Oh nice, that basically solves the issue. I've been hearing horror stories of datacenters overloading existing grids and raising prices for the average person, If datacenters generate their own power that basically solves the issue.

Out here in AZ, solar combined with battery would be perfect for datacenters.

> If datacenters generate their own power that basically solves the issue.

If they do so cleanly otherwise they'll dump their externalities on the rest of us.

How many times has that happened so far?
Google is working with Kairos Power for nuclear reactors at their datacenters.

Microsoft struck a deal with Three Mile Island to get a reactor up.

And Amazon is working with Talen Energy.

Might be others I missed.

So the public is expected to deal with higher prices after every data center build? The work can't be done in advance?
> the public is expected to deal with higher prices after every data center build?

No.

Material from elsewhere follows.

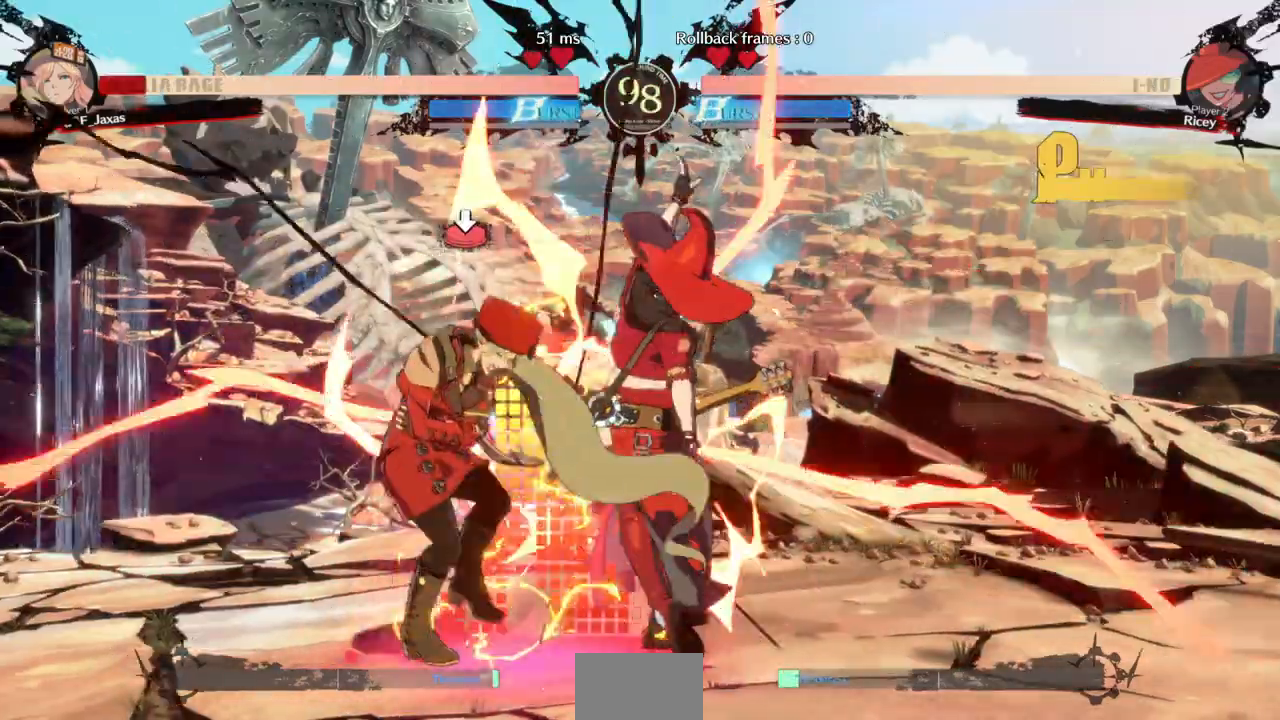
{"buttons": ["DPAD_DOWN", "DPAD_LEFT"], "events": [[267, "SQUARE", "down"], [267, "TRIANGLE", "down"], [367, "SQUARE", "up"], [367, "TRIANGLE", "up"]]}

But the states that let companies put trillions of dollars of datacentre and power hardware in their borders will probably reap benefits from it for decades to come regardless of how AI pans out.

The real win/win would be to require them to build enough solar to power the operation.
> to build enough solar to power the operation

The most cost effective way to run a datacenter at some definition of "pedal to the metal", 24/7. This is not appropriate for solar, which is why these companies are looking into power sources that are most cost effective when they run pedal to the metal, 24/7, like nuclear.

And then the entire energy grid collapses with the AI bubble.
With all that extra cheap energy, we can start making more steel again. Desalinate water. There are a lot of things that can be done with vast amounts of underutilized cheap energy.